Le symbole et le droit

Le président de la République en exercice, Emmanuel Macron, n’a pas une minute à lui pour faire campagne en vue de sa réélection. Il est obligé d’envoyer des sous-fifres, révérence gardée pour son Premier ministre si peu charismatique, pour le représenter auprès de ses partisans afin d’assurer un service minimum. Il a cependant trouvé un instant pour s’exprimer publiquement sur la mise en berne des drapeaux en Corse pour saluer la mémoire d’Yvan Colonna au moment du retour de sa dépouille dans l’île. Il a qualifié ce geste de faute, et l’a trouvé « inapproprié ».

Pourquoi ? J’imagine que le président considère comme un fait acquis que le militant nationaliste est coupable du meurtre du préfet Érignac en 1998, bien qu’il ait toujours nié avoir été l’auteur des coups de feu mortels, et que sa culpabilité n’a jamais pu être démontrée. Techniquement, sa condamnation a été confirmée par toutes les instances juridiques possibles et elle est donc définitive. À moins que. Un fait nouveau, l’absence de preuves, que sais-je, vienne affirmer le contraire, et l’existence d’une erreur judiciaire, mais c’est peu probable. Et cela d’autant moins que le principal intéressé a été tué dans des circonstances qui ne font pas honneur à l’administration pénitentiaire, et contribuent à créer une image de martyr, voire de héros de la cause indépendantiste. Déjà, l’ancien président Sarkozy, ministre de l’Intérieur à l’époque, avait bafoué la présomption d’innocence en annonçant fièrement et sans le moindre guillemet, l’arrestation du coupable après plusieurs années de cavale. Pour une partie du peuple corse et notamment sa jeunesse, qui n’était pas née au moment des faits, Yvan Colonna symbolise l’oppression de l’état central.

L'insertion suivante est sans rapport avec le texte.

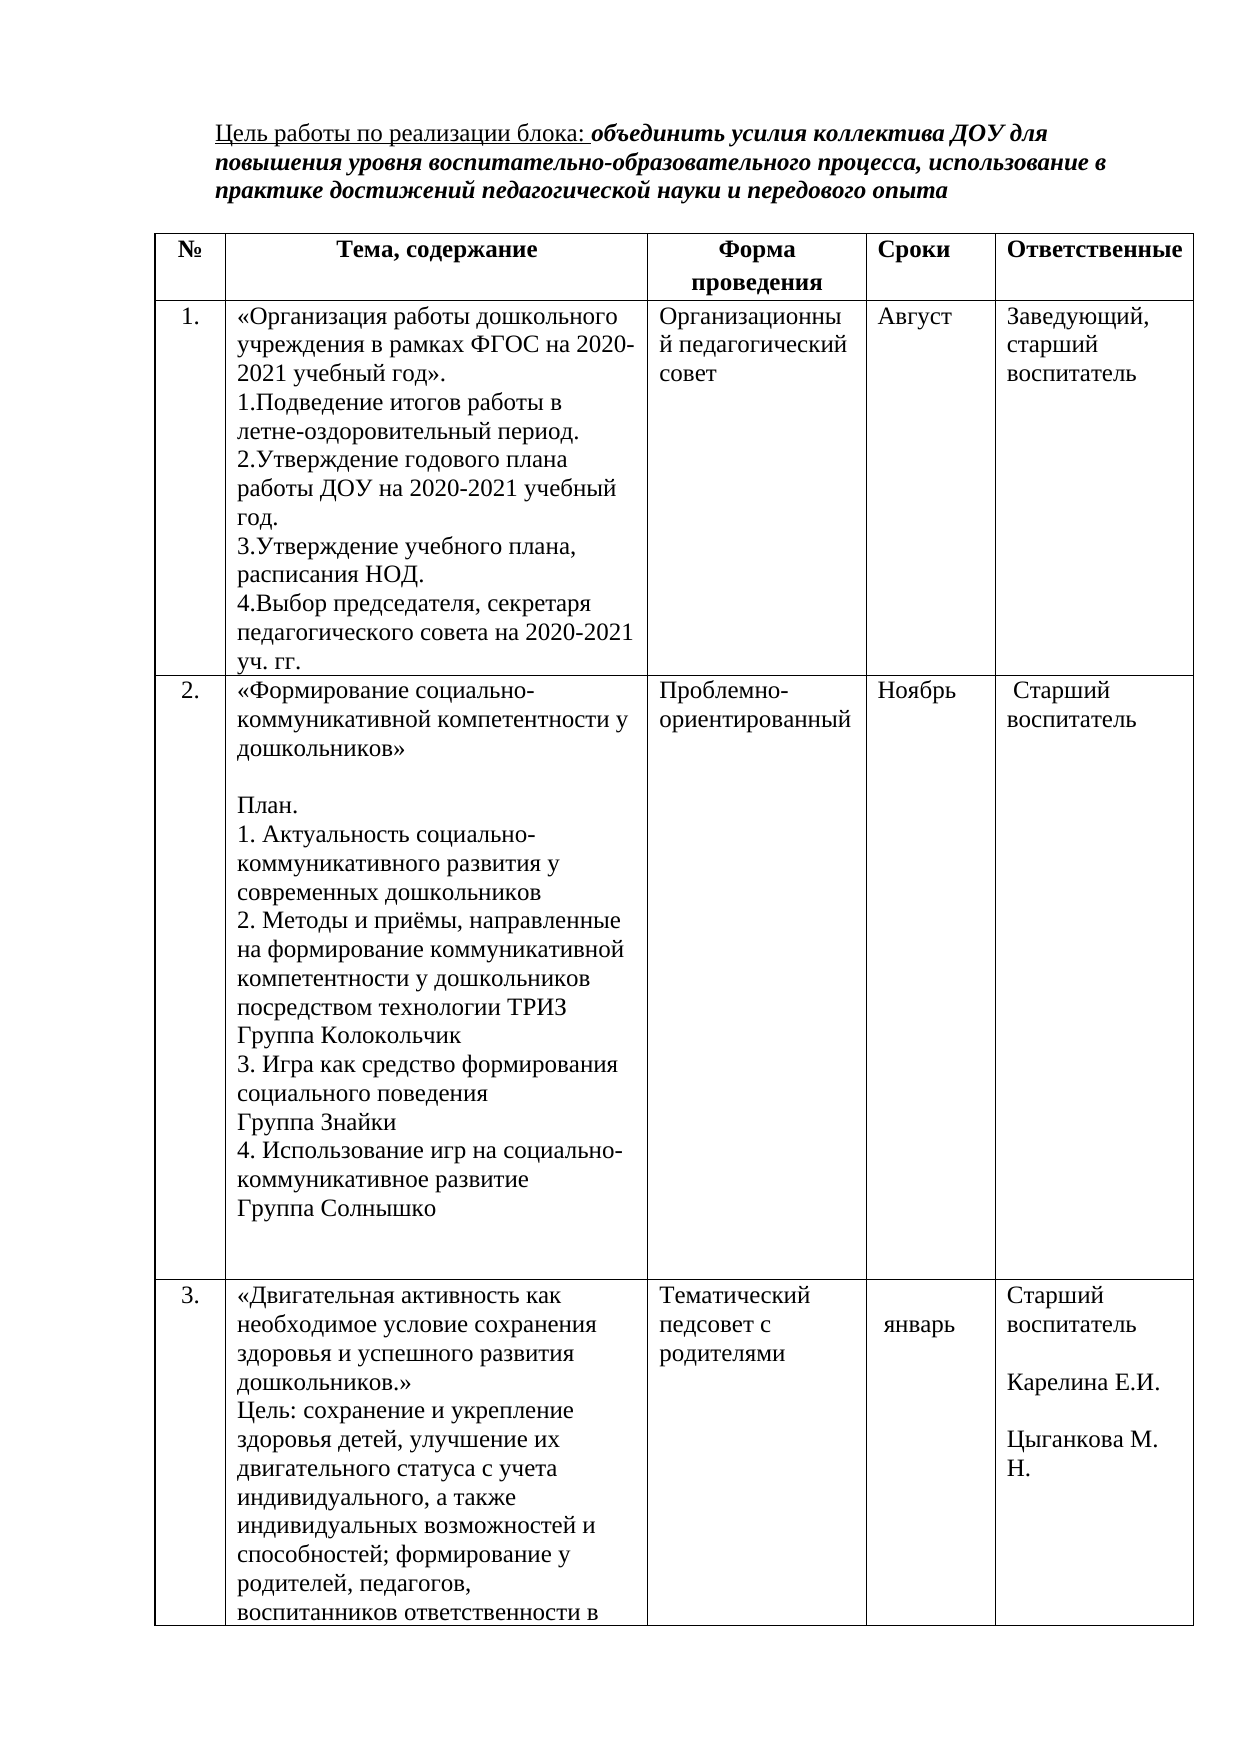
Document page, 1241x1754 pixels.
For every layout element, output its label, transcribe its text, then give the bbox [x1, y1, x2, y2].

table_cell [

Ce peuple viendra lui rendre un dernier hommage aujourd’hui, pour des obsèques dans son village de Cargèse, et sera en accord avec les élus indépendantistes qui ont mis les drapeaux en berne, même s’ils ne souhaitent pas le retour de la lutte armée. Comment un président peut-il condamner cette initiative tout en prônant le dialogue et la recherche d’un accord en vue de l’autonomie insulaire ? En droit, cette disposition n’est d’ailleurs pas illégale, comme le prouve l’absence de poursuites. Les représentants élus peuvent décider de cette mesure sans se mettre hors-la-loi, et ils semblent bénéficier d’un préjugé favorable de leurs administrés, qui considèrent, à tort ou à raison, que Colonna est une figure locale de la marche du peuple corse pour son indépendance, et qu’à ce titre, lui et sa famille ont droit au respect, au moins dans sa mort. Pour l’instant, ce retour n’a donné lieu à aucun débordement, comme on aurait pu le craindre, ni aucun trouble à l’ordre public. Les fauteurs de trouble, s’il en existe, seraient plutôt à rechercher au sommet de l’état, avec un président en total décalage avec le sens de l’Histoire, qui devrait être sa préoccupation permanente.